On 13 June, Seb sent me emails with designs for one of the props and some notes on the main action sequence following a meeting with the film's stunt co-ordinator. Yes, I had to read that again, too: the film's stunt co-ordinator. Lorks.

The next day Seb was rehearsing with Romy Ahluwalia, one of our actresses. Emails started to come thick and fast, with confirmed names of cast and crew. The messages stopped coming from Seb and came from production manager Katya Rogers and producer Jassa Ahluwalia. It was all fast gathering pace. On 16 June I responded to lots of comments with a new version of the script. We swapped ideas for the lead actor, and on 18 June, Katya sent round a complete list of cast and crew – with Sean Knopp playing Rupert. Excitingly, he was in Doctor Who.

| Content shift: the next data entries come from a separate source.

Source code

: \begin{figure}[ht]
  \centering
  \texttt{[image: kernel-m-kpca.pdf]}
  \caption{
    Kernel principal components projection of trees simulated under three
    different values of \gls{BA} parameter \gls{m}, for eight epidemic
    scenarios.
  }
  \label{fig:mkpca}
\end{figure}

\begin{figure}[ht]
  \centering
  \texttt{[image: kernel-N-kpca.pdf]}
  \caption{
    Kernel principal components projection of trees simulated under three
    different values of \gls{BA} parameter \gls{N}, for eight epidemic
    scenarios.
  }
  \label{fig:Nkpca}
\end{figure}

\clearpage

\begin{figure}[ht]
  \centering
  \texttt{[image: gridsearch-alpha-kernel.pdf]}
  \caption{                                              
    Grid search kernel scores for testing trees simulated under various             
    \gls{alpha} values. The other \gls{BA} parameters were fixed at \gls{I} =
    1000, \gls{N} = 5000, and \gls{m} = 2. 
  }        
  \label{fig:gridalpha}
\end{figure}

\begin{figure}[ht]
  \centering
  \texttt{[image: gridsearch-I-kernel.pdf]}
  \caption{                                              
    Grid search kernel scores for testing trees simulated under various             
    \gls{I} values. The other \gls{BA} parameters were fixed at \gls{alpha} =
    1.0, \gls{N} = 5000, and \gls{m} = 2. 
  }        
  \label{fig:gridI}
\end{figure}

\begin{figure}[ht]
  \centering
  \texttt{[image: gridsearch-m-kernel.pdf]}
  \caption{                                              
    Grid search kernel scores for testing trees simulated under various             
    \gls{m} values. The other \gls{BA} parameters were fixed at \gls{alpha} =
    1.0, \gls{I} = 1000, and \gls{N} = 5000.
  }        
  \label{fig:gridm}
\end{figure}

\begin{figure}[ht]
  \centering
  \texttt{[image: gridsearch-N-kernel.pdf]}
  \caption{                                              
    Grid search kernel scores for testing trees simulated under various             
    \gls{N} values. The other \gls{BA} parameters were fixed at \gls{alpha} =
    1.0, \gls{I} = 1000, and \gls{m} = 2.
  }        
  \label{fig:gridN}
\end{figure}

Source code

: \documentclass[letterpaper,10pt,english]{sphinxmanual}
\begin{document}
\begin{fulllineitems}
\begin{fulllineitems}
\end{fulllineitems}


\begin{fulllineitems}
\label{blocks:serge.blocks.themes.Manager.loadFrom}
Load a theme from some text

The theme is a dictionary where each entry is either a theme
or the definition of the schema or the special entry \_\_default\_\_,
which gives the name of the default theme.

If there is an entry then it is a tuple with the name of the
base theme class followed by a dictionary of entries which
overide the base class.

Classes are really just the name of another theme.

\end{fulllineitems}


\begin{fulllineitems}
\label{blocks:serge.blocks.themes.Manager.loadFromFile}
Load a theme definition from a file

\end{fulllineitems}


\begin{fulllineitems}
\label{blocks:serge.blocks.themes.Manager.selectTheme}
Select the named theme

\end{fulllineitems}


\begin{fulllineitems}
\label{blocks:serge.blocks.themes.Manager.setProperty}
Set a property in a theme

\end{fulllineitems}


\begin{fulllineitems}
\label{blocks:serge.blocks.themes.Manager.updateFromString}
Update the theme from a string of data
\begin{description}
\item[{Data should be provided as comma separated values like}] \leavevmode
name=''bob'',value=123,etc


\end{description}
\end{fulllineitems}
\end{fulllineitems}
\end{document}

On 20 June, I trekked across south London to a house in Festing Road in Putney where the film would be shot two days later. I went through into the kitchen where three young children were playing. No, wait, it was Jassa, Katya and Seb and I am just quite old. It was a baking hot day and I made the mistake of asking for a mug of tea, so sweated handsomely through the deliberations. Seb went through each shot with director of photography Dale McCready. Excitingly, he'd worked on Doctor Who.

Meanwhile, I chatted to Jassa and Katya and stunt co-ordinator Dani Biernat. Excitingly... well, guess what show she might have worked on.

Once Seb was finished with Dale, we read through the script one last time and picked over some final details. I headed home feeling good, passing an important cultural landmark just a few doors down from our location.
Simon Guerrier @0tralala 20 Jun
This afternoon I walked past Mr Benn's house. The costume shop at the end of the road has gone. #brokenbritain
Mr Benn @therealmrbenn 20 Jun
@0tralala And as if by magic, you get tweet from Mr Benn to say hello! Festing Road? There was a fancy dress shop on Lacey Road, long gone!
I delivered a final, locked script that evening and found myself redundant.

A flurry of emails followed – the callsheet with a starting time of 08:00, shooting script, unit list, movement order, general risk assessment, details of which bits of public transport would not be working. None of it was for me. While the cast and crew made the film, I spent my Saturday on a bouncy castle.

I got to see a rough cut of the short last week, but am thrilled to see the final thing. Well done to Seb and the team. It looks *amazing*. And bloody hell, a mammoth!